▶ [WHAT NEEDS TO BE DONE] From the issue thread below, list every field declared in the Ball struct along with its type.

▶ [EXTRACT PROVIDED]
Logicalshift / flo_draw

2D rendering libraries for Rust and FlowBetween
Apache License 2.0
101 stars 6 forks source link

Performance issues? #3

Closed actuday6418 closed 2 years ago

actuday6418 commented 2 years ago

Hi, first of all, thank you for this great library! I'm trying to render a video stream, but am having some problems getting a usable frame rate. I decided to test the bounce_sprites example for FPS stats, and got consistently 60 fps, but the rendered window looks choppy, more like 5 fps. I can send you a screen recording if that would be helpful.

I'm an absolute novice, but it feels like frames are being rendered but not drawn to the window or something like that.

actuday6418 commented 2 years ago

Here's the complete code I ran for testing FPS:

use flo_canvas::*;
use flo_draw::*;

use rand::*;

use std::sync::Mutex;
use std::thread;
use std::time::Duration;

struct Ball {
    sprite_id: SpriteId,
    radius: f64,
    x: f64,
    y: f64,

    dx: f64,
    dy: f64,
}

impl Ball {
    ///
    /// Generates a new ball
    ///
    pub fn random(sprite_id: SpriteId, canvas: &DrawingTarget) -> Ball {
        // Decide on how the ball is rendered
        let col = Color::Hsluv(
            random::<f32>() * 360.0,
            random::<f32>() * 100.0,
            random::<f32>() * 75.0 + 25.0,
            1.0,
        );
        let radius = random::<f64>() * 16.0 + 16.0;

        // Declare the sprite
        canvas.draw(|gc| {
            gc.sprite(sprite_id);
            gc.clear_sprite();

            gc.new_path();
            gc.circle(0.0, 0.0, radius as f32);
            gc.fill_color(col);
            gc.fill();
        });

        Ball {
            sprite_id,
            radius,
            x: random::<f64>() * 1000.0,
            y: random::<f64>() * 1000.0 + 64.0,
            dx: random::<f64>() * 8.0 - 4.0,
            dy: random::<f64>() * 8.0 - 4.0,
        }
    }

    ///
    /// Moves this ball on one frame
    ///
    pub fn update(&mut self) {
        // Collide with the edges of the screen
        if self.x + self.dx + self.radius > 1000.0 && self.dx > 0.0 {
            self.dx = -self.dx;
        }
        if self.y + self.dy + self.radius > 1000.0 && self.dy > 0.0 {
            self.dy = -self.dy;
        }
        if self.x + self.dx - self.radius < 0.0 && self.dx < 0.0 {
            self.dx = -self.dx;
        }
        if self.y + self.dy - self.radius < 0.0 && self.dy < 0.0 {
            self.dy = -self.dy;
        }

        // Gravity
        if self.y >= self.radius {
            self.dy -= 0.2;
        }

        // Move this ball in whatever direction it's going
        self.x += self.dx;
        self.y += self.dy;
    }
}

///
/// Bouncing ball example that uses sprites to improve performance
///
/// bounce.rs renders the paths every frame, so each circle has to be re-tessellated every time. This uses
/// sprites so that the paths are only tessellated once, which reduces the CPU requirements considerably.

▶ [DATA SECTION]
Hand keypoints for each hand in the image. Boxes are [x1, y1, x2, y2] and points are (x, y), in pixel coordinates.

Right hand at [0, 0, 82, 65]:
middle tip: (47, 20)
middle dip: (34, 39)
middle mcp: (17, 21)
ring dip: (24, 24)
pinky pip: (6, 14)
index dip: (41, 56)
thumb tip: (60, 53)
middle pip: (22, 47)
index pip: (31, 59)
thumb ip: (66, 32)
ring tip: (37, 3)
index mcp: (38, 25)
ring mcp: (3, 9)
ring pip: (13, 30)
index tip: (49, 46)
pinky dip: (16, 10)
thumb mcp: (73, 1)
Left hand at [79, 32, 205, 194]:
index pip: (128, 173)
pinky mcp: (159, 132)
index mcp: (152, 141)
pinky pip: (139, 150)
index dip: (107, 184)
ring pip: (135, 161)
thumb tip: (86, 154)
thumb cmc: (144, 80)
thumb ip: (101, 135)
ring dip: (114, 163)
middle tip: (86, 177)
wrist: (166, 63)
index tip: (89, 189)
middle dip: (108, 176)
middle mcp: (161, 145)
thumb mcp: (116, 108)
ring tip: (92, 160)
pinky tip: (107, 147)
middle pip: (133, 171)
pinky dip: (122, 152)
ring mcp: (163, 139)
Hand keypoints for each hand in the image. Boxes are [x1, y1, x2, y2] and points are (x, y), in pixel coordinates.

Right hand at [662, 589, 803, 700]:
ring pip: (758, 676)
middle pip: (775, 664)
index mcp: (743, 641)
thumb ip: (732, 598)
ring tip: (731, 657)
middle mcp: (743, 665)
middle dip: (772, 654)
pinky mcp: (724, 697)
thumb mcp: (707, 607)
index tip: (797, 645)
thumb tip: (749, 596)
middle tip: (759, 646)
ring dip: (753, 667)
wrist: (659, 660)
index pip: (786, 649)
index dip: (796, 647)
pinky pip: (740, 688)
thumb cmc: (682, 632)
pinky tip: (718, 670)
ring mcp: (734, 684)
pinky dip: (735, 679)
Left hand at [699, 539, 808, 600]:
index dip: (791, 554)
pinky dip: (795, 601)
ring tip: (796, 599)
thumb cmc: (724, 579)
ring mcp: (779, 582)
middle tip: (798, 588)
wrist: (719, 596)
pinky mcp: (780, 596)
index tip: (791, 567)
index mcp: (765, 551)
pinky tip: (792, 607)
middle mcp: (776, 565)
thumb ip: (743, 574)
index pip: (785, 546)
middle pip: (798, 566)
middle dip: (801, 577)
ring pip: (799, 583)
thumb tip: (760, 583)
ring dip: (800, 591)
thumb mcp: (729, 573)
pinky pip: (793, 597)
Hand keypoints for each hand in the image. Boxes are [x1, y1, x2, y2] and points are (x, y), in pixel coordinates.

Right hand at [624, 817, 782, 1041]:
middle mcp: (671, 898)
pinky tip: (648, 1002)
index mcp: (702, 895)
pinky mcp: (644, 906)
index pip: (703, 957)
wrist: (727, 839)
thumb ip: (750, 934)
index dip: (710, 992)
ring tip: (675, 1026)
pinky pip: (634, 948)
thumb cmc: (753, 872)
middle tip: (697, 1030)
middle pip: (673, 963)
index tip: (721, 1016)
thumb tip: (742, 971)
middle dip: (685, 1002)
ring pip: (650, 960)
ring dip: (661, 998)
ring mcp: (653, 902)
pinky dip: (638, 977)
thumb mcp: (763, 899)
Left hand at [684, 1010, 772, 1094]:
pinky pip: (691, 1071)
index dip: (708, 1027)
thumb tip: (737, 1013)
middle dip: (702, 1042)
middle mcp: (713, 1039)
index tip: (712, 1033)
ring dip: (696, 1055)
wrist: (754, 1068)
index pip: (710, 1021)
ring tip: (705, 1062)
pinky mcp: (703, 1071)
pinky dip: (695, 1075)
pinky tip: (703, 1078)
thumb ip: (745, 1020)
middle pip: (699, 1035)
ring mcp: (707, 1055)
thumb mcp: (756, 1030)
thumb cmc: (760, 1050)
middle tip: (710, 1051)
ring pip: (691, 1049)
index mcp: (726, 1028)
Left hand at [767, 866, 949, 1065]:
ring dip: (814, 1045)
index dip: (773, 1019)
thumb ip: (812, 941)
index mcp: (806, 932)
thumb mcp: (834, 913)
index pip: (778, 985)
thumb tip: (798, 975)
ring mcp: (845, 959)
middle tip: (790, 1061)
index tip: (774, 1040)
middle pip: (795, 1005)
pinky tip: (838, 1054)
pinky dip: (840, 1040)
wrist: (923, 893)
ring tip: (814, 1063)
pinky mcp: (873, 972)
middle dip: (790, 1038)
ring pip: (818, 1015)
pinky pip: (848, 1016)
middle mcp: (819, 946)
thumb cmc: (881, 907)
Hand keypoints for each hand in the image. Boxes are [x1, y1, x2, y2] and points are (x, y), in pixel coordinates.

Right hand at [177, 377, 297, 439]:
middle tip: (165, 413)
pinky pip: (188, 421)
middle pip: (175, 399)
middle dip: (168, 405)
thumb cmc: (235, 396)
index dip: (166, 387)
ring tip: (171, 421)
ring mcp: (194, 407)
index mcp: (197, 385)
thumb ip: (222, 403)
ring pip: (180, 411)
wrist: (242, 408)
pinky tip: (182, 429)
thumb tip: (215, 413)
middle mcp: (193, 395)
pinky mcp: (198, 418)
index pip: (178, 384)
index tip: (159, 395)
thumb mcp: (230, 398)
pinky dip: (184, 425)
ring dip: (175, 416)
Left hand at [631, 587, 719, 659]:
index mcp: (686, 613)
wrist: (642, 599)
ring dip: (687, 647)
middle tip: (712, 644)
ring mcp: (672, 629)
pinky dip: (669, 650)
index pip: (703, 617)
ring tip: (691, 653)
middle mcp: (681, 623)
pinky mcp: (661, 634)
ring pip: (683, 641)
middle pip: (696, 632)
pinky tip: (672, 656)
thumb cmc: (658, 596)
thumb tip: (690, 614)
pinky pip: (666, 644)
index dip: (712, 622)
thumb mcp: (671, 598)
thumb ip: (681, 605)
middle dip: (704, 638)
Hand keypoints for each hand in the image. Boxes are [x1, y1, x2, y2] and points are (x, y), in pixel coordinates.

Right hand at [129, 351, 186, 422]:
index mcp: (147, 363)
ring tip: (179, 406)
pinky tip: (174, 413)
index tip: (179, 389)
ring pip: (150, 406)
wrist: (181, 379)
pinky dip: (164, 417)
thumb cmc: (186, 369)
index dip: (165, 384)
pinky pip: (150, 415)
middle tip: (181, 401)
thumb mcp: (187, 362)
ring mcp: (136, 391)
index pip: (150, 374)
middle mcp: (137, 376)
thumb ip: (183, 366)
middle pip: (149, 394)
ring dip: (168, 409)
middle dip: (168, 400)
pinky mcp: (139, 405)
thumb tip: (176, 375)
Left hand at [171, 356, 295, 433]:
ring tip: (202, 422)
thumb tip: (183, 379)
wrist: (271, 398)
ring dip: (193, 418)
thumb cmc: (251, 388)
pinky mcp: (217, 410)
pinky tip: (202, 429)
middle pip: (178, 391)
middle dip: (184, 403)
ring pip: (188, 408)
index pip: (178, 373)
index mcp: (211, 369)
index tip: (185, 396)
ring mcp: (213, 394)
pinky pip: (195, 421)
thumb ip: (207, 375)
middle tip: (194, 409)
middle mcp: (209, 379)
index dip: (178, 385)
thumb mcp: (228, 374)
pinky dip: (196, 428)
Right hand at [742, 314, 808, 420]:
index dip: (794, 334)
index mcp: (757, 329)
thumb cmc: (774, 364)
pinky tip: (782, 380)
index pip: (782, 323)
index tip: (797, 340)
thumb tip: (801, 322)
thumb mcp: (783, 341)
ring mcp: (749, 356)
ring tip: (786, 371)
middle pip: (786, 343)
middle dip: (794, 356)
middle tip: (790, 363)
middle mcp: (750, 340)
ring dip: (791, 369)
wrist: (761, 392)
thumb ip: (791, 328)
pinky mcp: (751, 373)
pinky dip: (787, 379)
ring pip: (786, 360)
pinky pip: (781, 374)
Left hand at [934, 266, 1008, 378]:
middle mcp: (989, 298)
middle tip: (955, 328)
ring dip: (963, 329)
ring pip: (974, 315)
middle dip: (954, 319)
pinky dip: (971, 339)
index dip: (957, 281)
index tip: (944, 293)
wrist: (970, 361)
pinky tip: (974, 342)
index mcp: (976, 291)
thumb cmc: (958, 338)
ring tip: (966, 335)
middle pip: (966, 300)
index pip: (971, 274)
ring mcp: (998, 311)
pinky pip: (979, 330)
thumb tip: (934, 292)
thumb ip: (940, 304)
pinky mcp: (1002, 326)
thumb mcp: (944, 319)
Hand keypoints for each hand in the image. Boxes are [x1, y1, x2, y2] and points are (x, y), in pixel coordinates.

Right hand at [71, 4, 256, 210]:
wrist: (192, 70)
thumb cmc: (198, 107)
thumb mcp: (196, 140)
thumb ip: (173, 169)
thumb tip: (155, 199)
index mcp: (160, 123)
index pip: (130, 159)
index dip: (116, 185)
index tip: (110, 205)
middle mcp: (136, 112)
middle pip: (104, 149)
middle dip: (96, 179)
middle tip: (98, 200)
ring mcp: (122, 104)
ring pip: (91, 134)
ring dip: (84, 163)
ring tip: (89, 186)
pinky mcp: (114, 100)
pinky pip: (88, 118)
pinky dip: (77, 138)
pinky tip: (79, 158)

▶ [FINISHED TASK]
- sprite_id: SpriteId
- radius: f64
- x: f64
- y: f64
- dx: f64
- dy: f64